◆ WHAT THE TASK REQUIRES ◆
Without any of the pictures, set down the data below exactly.

** RAW DATA follows **

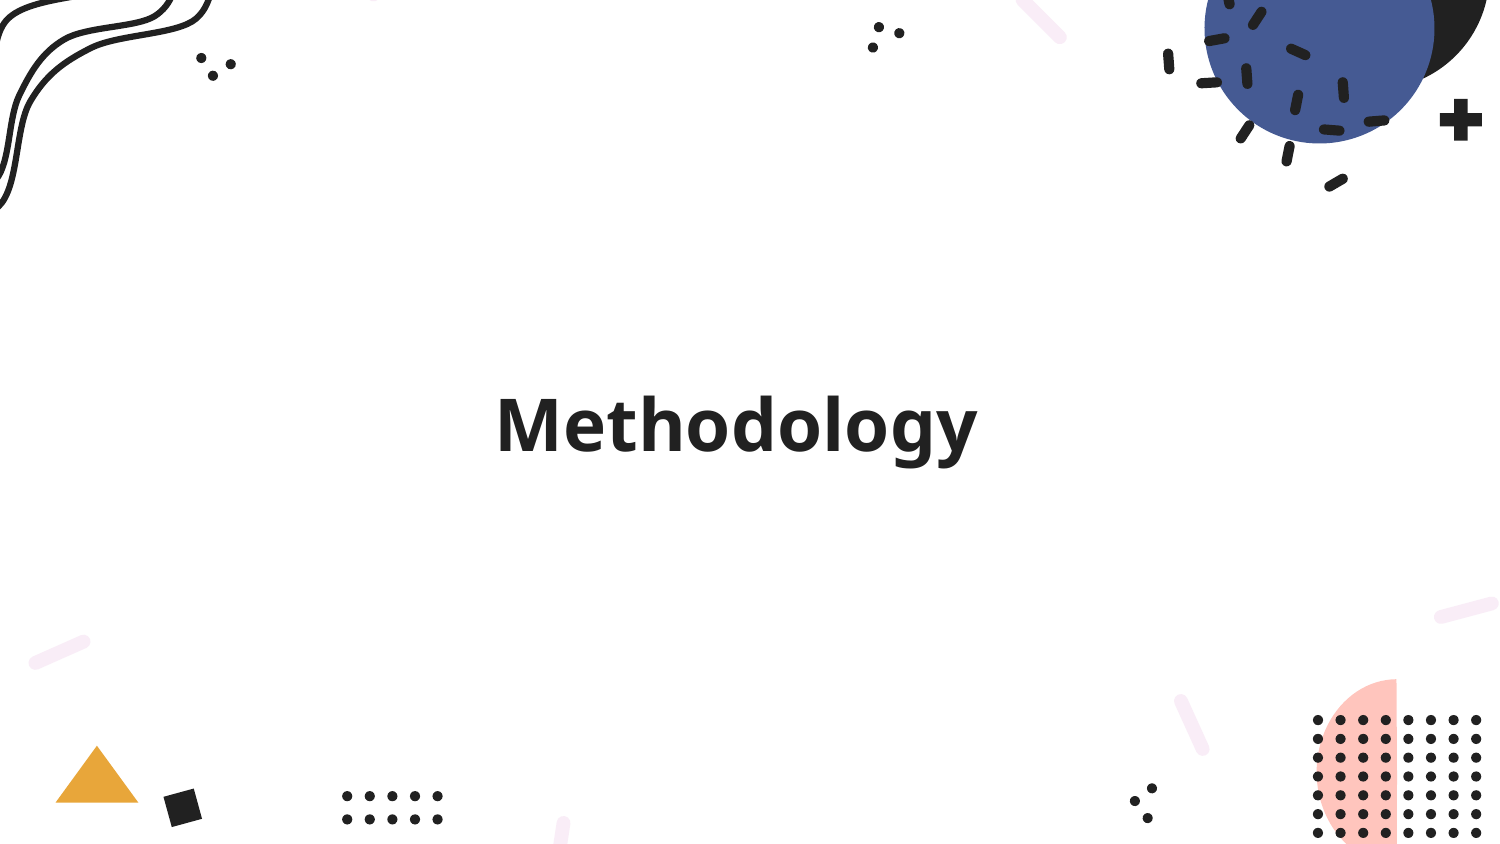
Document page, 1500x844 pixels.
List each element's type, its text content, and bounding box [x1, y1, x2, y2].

title Methodology [407, 344, 1066, 501]
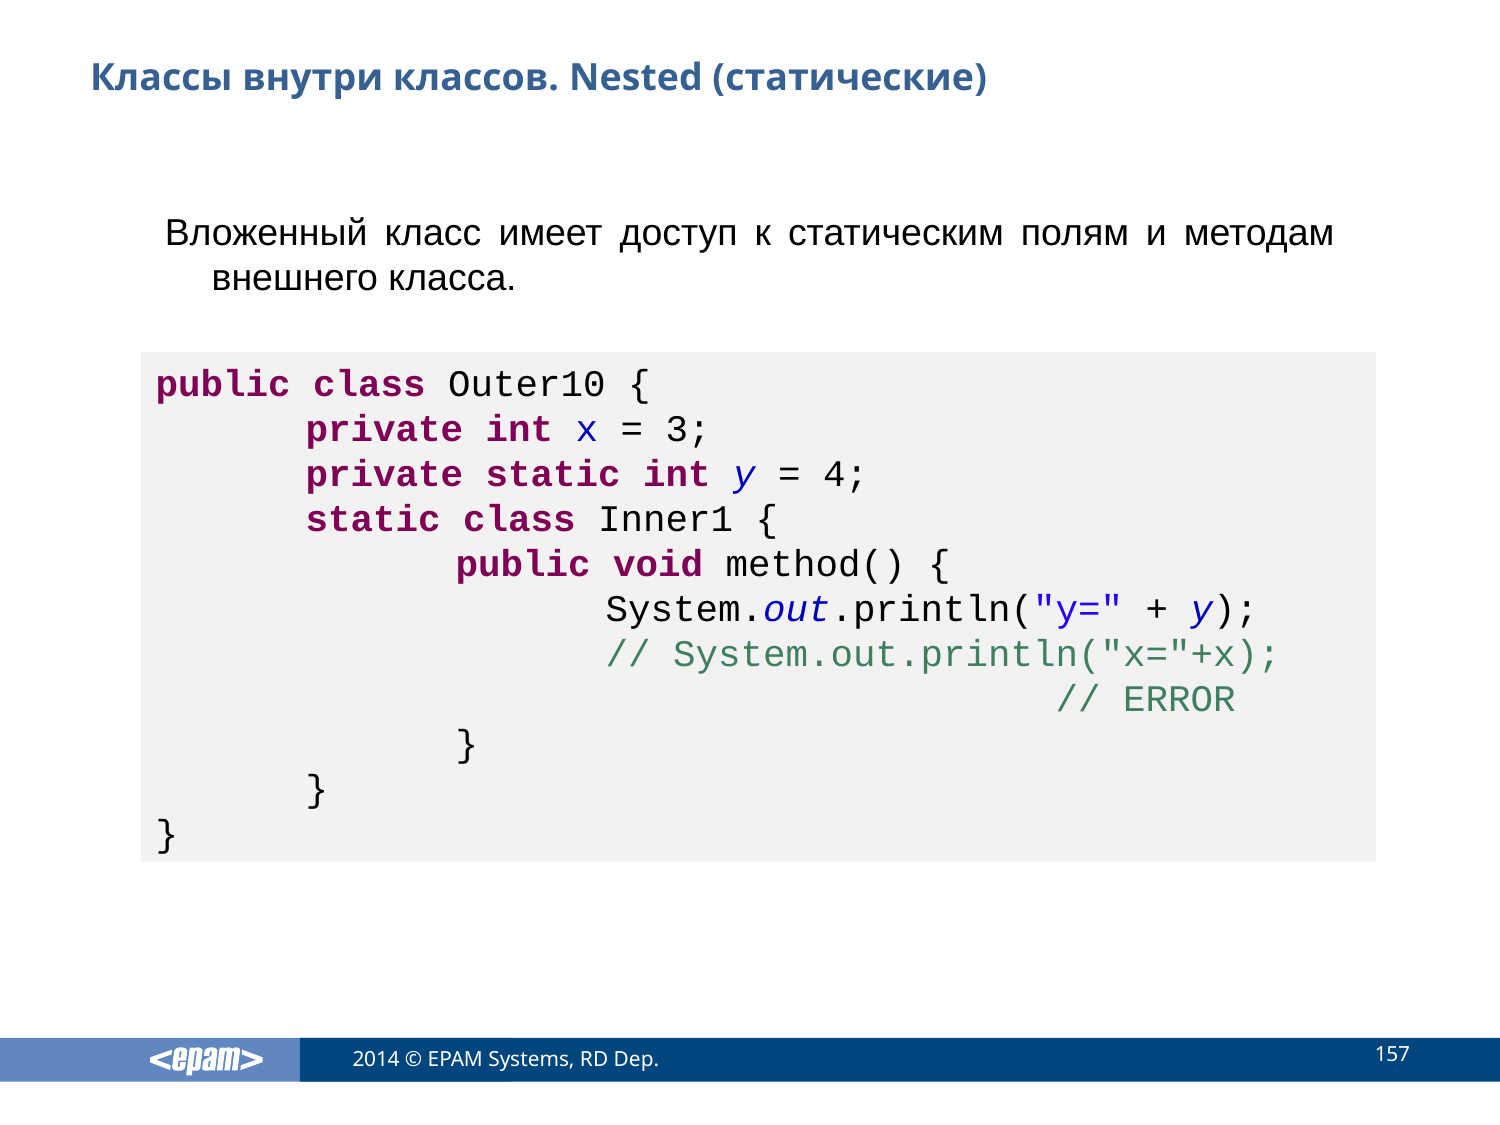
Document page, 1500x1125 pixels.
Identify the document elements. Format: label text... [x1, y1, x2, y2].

title Классы внутри классов. Nested (статические) [75, 45, 1425, 163]
footer 2014 © EPAM Systems, RD Dep. [337, 1028, 738, 1088]
text_box public class Outer10 { private int x = 3; private static int y = 4; static class Inner1 { public void method() { System.out.println("y=" + y); // System.out.println("x="+x); // ERROR } } } [140, 351, 1376, 862]
slide_number 157 [1262, 1025, 1425, 1085]
list Вложенный класс имеет доступ к статическим полям и методам внешнего класса. [150, 200, 1350, 315]
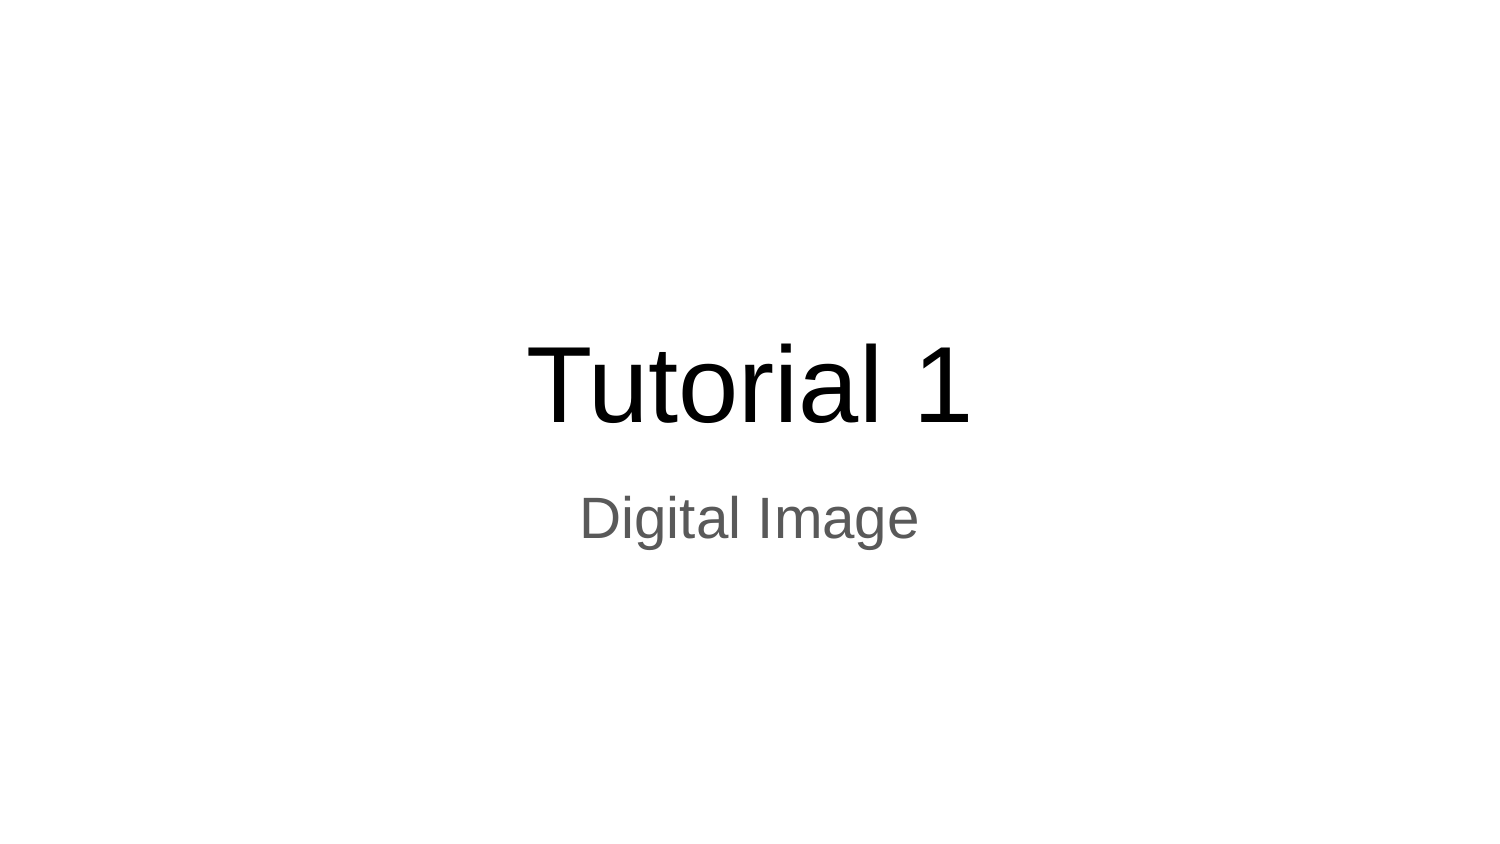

** End of RAW DATA **

◆ RESULT OF THE EXERCISE ◆
Document page, 1500x844 pixels.
List each element's type, its text content, and bounding box [x1, y1, x2, y2].

title Methodology [407, 344, 1066, 501]
Document page, 1500x1125 pixels.
Identify the document elements. Format: label text... [x1, y1, x2, y2].

title Классы внутри классов. Nested (статические) [75, 45, 1425, 163]
footer 2014 © EPAM Systems, RD Dep. [337, 1028, 738, 1088]
text_box public class Outer10 { private int x = 3; private static int y = 4; static class Inner1 { public void method() { System.out.println("y=" + y); // System.out.println("x="+x); // ERROR } } } [140, 351, 1376, 862]
slide_number 157 [1262, 1025, 1425, 1085]
list Вложенный класс имеет доступ к статическим полям и методам внешнего класса. [150, 200, 1350, 315]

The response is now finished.